Menurut cerita (terutama pendukung cerita Holocaust: YAHUDI), Holocaust telah menelan korban jiwa sebanyak 6 juta orang Yahudi. Padahal menurut catatan kependudukan tiap-tiap negara Eropa waktu itu, akumulasi jumlah orang-orang Yahudi di penjuru Eropa tidak sampai 3 juta orang! Lalu darimana angka 6 juta ini didapat? Kejanggalan berikutnya pun muncul. Selama lebih dari setengah abad ini, tidak ada satupun dokumen yang ditemukan dari pihak kaum NAZI (Jerman) yang menyebut mengenai pembantain massal etnis Yahudi. Seakan-akan semua catatan, notebook, memo atau dokumen resmi pemerintahan NAZI hilang ditelan bumi.

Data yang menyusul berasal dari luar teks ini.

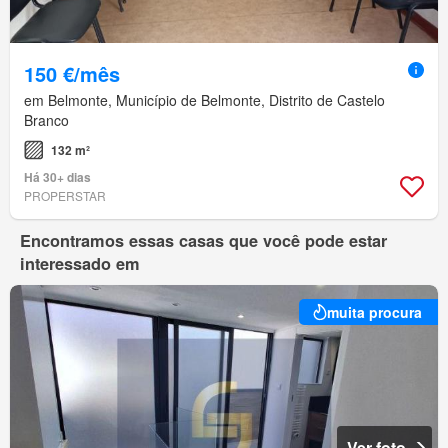
150 €/mês
em Belmonte, Município de Belmonte, Distrito de Castelo
Branco
132 m²
Há 30+ dias
PROPERSTAR
Encontramos essas casas que você pode estar
interessado em
muita procura
Ver foto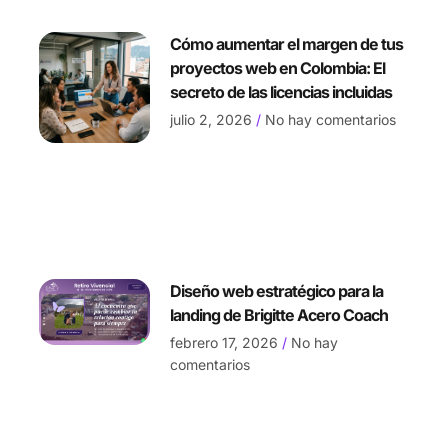
Cómo aumentar el margen de tus
proyectos web en Colombia: El
secreto de las licencias incluidas
julio 2, 2026
No hay comentarios
Diseño web estratégico para la
landing de Brigitte Acero Coach
febrero 17, 2026
No hay
comentarios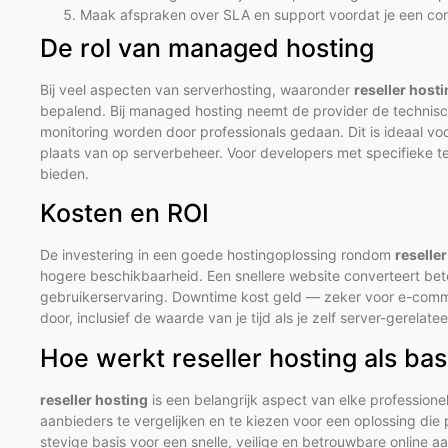
Maak afspraken over SLA en support voordat je een con
De rol van managed hosting
Bij veel aspecten van serverhosting, waaronder
reseller host
bepalend. Bij managed hosting neemt de provider de technisch
monitoring worden door professionals gedaan. Dit is ideaal voor
plaats van op serverbeheer. Voor developers met specifieke te
bieden.
Kosten en ROI
De investering in een goede hostingoplossing rondom
reselle
hogere beschikbaarheid. Een snellere website converteert bet
gebruikerservaring. Downtime kost geld — zeker voor e-commer
door, inclusief de waarde van je tijd als je zelf server-gerelate
Hoe werkt reseller hosting als ba
reseller hosting
is een belangrijk aspect van elke profession
aanbieders te vergelijken en te kiezen voor een oplossing die p
stevige basis voor een snelle, veilige en betrouwbare online a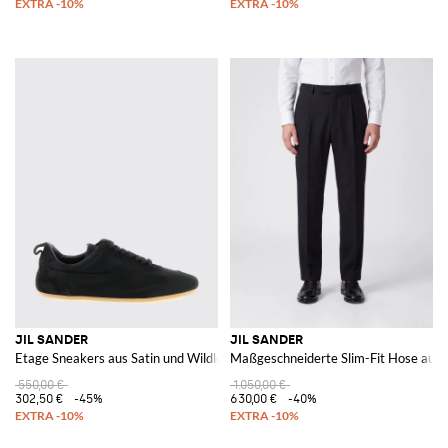
JIL SANDER
JIL SANDER
Etage Sneakers aus Satin und Wildleder
Maßgeschneiderte Slim-Fit Hose aus 
550,00 €
1.050,00 €
302,50 €
-45%
630,00 €
-40%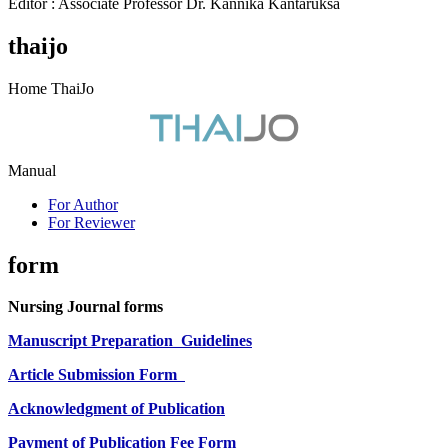
Editor : Associate Professor Dr. Kannika Kantaruksa
thaijo
Home ThaiJo
Manual
For Author
For Reviewer
form
Nursing Journal forms
Manuscript Preparation
Guidelines
Article Submission Form
Acknowledgment of Publication
Payment of Publication Fee Form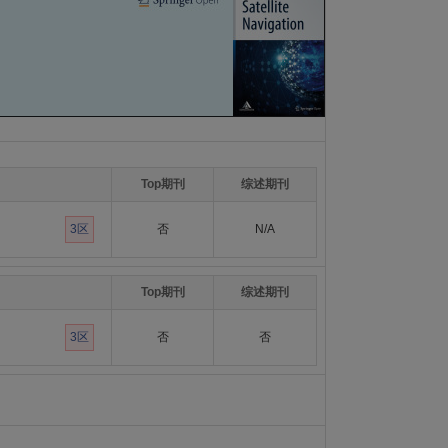
Top期刊
综述期刊
3区
否
N/A
Top期刊
综述期刊
3区
否
否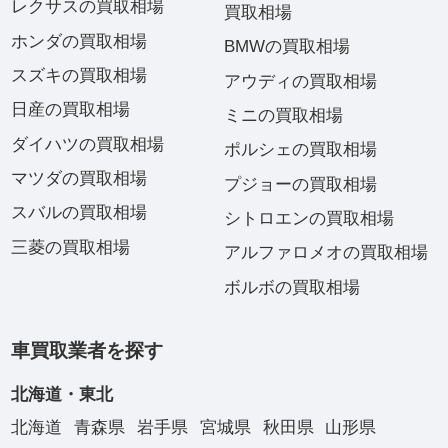
レクサスの買取相場
買取相場
ホンダの買取相場
BMWの買取相場
スズキの買取相場
アウディの買取相場
日産の買取相場
ミニの買取相場
ダイハツの買取相場
ポルシェの買取相場
マツダの買取相場
プジョーの買取相場
スバルの買取相場
シトロエンの買取相場
三菱の買取相場
アルファロメオの買取相場
ボルボの買取相場
車買取業者を探す
北海道・東北
北海道
青森県
岩手県
宮城県
秋田県
山形県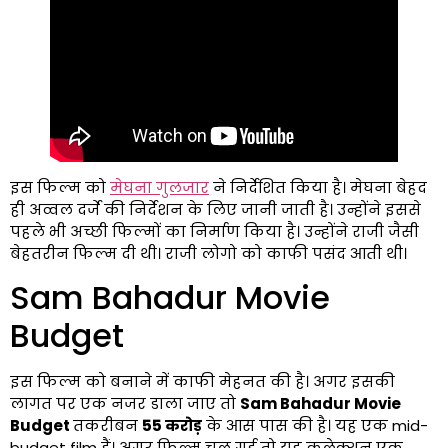
इस फिल्म को
मेघना गुलजार
ने निर्देशित किया है। मेघना बेहद
ही अव्वल दर्जे की निर्देशन के लिए जानी जाती है। उन्होंने इससे
पहले भी अच्छी फिल्मों का निर्माण किया है। उन्होंने राजी जैसी
बेहतरीन फिल्म दी थी। राजी लोगो को काफी पसंद आती थी।
Sam Bahadur Movie
Budget
इस फिल्म को बनाने में काफी मेहनत की है। अगर इसकी
लागत पर एक नजर डाला जाए तो
Sam Bahadur Movie
Budget
तकरीबन
55 करोड़
के आस पास की है। यह एक mid-
budget film हैं। अगर फिल्म चल गई तो यह कलेक्शन एक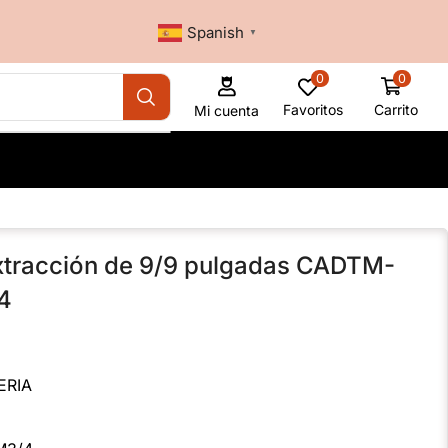
Spanish
▼
0
0
Favoritos
Carrito
Mi cuenta
xtracción de 9/9 pulgadas CADTM-
4
ERIA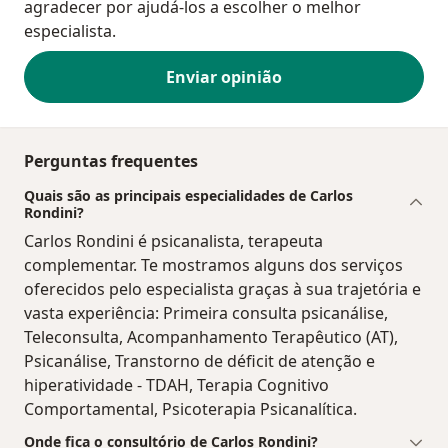
agradecer por ajudá-los a escolher o melhor
especialista.
Enviar opinião
Perguntas frequentes
Quais são as principais especialidades de Carlos
Rondini?
Carlos Rondini é psicanalista, terapeuta
complementar. Te mostramos alguns dos serviços
oferecidos pelo especialista graças à sua trajetória e
vasta experiência: Primeira consulta psicanálise,
Teleconsulta, Acompanhamento Terapêutico (AT),
Psicanálise, Transtorno de déficit de atenção e
hiperatividade - TDAH, Terapia Cognitivo
Comportamental, Psicoterapia Psicanalítica.
Onde fica o consultório de Carlos Rondini?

Belum selesai sampai sini, kejanggalan berikutnyapun muncul. Tahun terjadinya Holocaust adalah tahun 1941-1945, setengah abad yang lalu. Waktu itu teknologi sangat lah terbatas bila dibandingkan saat ini. Yang menjadi pertanyaan: cukupkah waktu 5 tahun itu untuk mengumpulkan 6 juta orang Yahudi dari seluruh daratan Eropa? mengingat alat transportasi saat itu sangatlah terbatas ditambah keadaan perang yang chaos. Apakah NAZI mempunyai teknologi sedemikian canggih sehingga mampu mengumpulkan 6 juta Yahudi dari seluruh Eropa untuk kemudian dibantai di Kamp Konsentrasi yang berada di sekitar Jerman? Ditambah saat itu Jerman sedang berperang dengan 3 negara super: Amerika, Inggris dan Soviet. Apakah masih ada “waktu” dan kesempatan untuk mencari-cari dan mengangkut jutaan manusia dari Jutaan Hektar tanah Eropa?
Masih banyak bukti-bukti lain yang “menganggu” cerita Holocaust ini. Namun anehnya, walaupun sudah setengah abad berlalu, cerita Holocaust masih dianggap suatu “Kebenaran mutlak” yang tabu untuk ditolak atau disanggah kebenarannya.
Lalu kita andaikan jika memang Holocaust ini memang terjadi, jika Holocaust memang telah membunuh 6 juta manusia. Lalu apa arti jumlah ini bila dibanding jumlah penduduk yang dibantai oleh Mao Tse Tung? Apa arti jumlah 6 juta bila dibandingkan orang yang dibantai oleh Joseph Stalin? Mengapa cerita mengenai Hitler, NAZI dan Holocaustnya dianggap suatu Tabu? Apakah dibalik semua ini ada suatu permainan politik atau memang murni kenyataan?